While a few cuts fall a bit more on the generic/forgettable side (The Sunburst Band’s “Taste the Groove” being the most obvious offender, which even the HMD guys seem to know, having dropped it from the unmixed CD’s tracklist), the sheer mixture of styles and flavors on display recalls HMD at their very best. The extremely minimal experimentation of Clevage’s “Barah” features just the right amount of empty space that your body can’t help but shake it in order to fill it. Meanwhile Phree Plust One’s “La Spirale” could easily have worked its way onto the Avalanches’ Since I Left You without anyone batting an eye.

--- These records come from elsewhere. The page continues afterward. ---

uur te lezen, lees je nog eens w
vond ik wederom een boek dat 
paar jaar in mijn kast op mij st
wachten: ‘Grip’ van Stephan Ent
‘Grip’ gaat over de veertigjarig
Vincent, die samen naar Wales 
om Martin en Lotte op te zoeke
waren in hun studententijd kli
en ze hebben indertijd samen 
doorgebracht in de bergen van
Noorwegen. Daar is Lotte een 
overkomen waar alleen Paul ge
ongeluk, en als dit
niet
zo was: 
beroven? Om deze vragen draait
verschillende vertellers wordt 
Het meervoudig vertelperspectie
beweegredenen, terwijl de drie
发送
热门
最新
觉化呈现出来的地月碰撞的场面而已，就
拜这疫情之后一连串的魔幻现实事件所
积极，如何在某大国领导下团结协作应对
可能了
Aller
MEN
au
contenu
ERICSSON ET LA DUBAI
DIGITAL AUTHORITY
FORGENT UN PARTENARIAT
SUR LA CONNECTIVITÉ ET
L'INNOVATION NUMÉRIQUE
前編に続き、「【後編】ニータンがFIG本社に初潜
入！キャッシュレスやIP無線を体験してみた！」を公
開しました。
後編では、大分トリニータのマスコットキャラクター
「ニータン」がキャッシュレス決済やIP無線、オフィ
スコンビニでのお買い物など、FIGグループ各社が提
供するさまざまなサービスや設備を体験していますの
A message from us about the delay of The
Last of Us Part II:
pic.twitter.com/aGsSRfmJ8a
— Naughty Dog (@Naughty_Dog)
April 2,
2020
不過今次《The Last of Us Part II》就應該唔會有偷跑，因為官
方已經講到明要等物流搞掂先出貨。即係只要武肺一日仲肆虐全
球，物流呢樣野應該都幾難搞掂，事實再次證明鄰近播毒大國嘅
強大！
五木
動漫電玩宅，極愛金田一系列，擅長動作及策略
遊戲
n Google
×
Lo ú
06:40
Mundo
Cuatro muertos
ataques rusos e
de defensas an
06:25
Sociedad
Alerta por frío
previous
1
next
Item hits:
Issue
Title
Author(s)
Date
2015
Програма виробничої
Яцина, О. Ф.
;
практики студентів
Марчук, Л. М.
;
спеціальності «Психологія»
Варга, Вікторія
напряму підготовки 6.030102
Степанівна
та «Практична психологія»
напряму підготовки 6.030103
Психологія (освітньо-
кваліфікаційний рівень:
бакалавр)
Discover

At times the grooves are more introverted (see: “Go To Work”), at times they sound very inspired by the vocal cadences of the Jackson 5 (Renaldo Domino’s “I Love Your Beat”), but by and large, these individual pieces add up to a much greater whole. With an ace song selection and the best track sequencing and mixing since their debut, Horse Meat Disco IV, flaws and all, proves that disco’s own found sounds can reveal pop gems and instant-classics that are in some ways better than the more famous acts to emerge from the era (no offense, Andrea True Connection). Who knows what kind of soul-searching the HMD guys did during their extended album hiatus, but whatever they did, it worked, as Horse Meat Disco IV isn’t “just” a great disco compilation, no: it’s disco at its very finest.